Just a little nitpick. I noticed in a few places that 'else' and 'else if' statements use braces on new lines such as + else if (localName == starAtom && cs->attr == ATTR_CLASS && cs->match == CSSSelector::Class) { as per style guidelines, should it not be like: } else if (condition) { and } else { And also some lines like + if ( prof == DefaultGUI ) . Should this not be like if (prof == DefaultGUI), without the spaces. Sorry for being a pain.
Created attachment 2856 [details] Convert getNode to use a hash. Convert some QPtrDicts to HashSets. This patch scores 0.140-0.141, compared with the trunk's 0.138-0.139. The reason why is pretty clear on the profile. AtomicString::add is about 1%, and 0.6% of that is the equality check that has to be done because it is not a perfect hash like the old gperf was. The equal method unfortunately is almost always having to scan the entire string, because most of the time, what you find in the hash table *is* equal, and so you hit the worst-case scenario of that function most of the time. I am unsure how to proceed now, other than to find another speedup somewhere to counteract the slowdown from not having a perfect hash.
Actually, the perfect hash has to do an equality check too. While there are no collisions for things in the hash, you can still miss entirely. However, I can find ways to micro-optimize the equality check. Patch is missing htmlfactory.{cpp,h} though so I can't build it.
Created attachment 2860 [details] Implement unrelated micro-optimizations to get back the remaining couple of milliseconds Maciej has ideas for how to further improve equality testing (and landed a patch that helps). I implemented three additional optimizations to gain 2ms of PLT time. (1) updatePseudoChild in RenderContainer is better about bailing early now when no :before/:after content is used. getPseudoStyle in RenderStyle has been inlined as well (and is also smarter about short-circuiting). (2) isBreakable no longer checks direction() for ASCII characters. This check was always returning false anyway. (3) QFont now caches whether or not it is fixed pitch to avoid a dictionary lookup and a call across the bridge.
Comment on attachment 2860 [details] Implement unrelated micro-optimizations to get back the remaining couple of milliseconds I'm missing some files. Need to add them.
Created attachment 2861 [details] Make sure to include the HTMLElementFactory. Same as previous patch, but includes htmlfactory.h/.cpp.
Created attachment 2873 [details] Patch that addresses some of maciej's comments and includes his hash fixes This patch includes some micro-optimizations Maciej made to the hashing done by AtomicString, and it also addresses his review comments (eliminating XHTML_NAMESPACE and renaming GetSetInfo to Accessors in kjs_html.h/.cpp).

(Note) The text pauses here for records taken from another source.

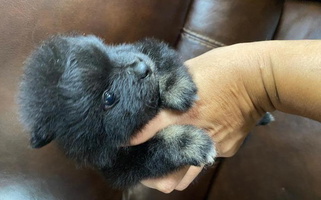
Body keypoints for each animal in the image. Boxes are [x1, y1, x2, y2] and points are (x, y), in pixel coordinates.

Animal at [18, 34, 218, 189]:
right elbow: (153, 150)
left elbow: (157, 52)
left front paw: (175, 87)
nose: (141, 68)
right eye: (109, 98)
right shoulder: (119, 166)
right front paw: (190, 143)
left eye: (107, 53)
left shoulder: (137, 49)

Comment on attachment 2873 [details] Patch that addresses some of maciej's comments and includes his hash fixes r=me with the following caveats: 1) I think the implicit conversions on QualifiedName are dangerous and could lead to people getting themselves in trouble. 2) Please add a layout test for the behavior change on tag name validation (maybe something that uses a tag name wiht _ or * in it).
Fixed
Mass moving XML DOM bugs to the "DOM" Component.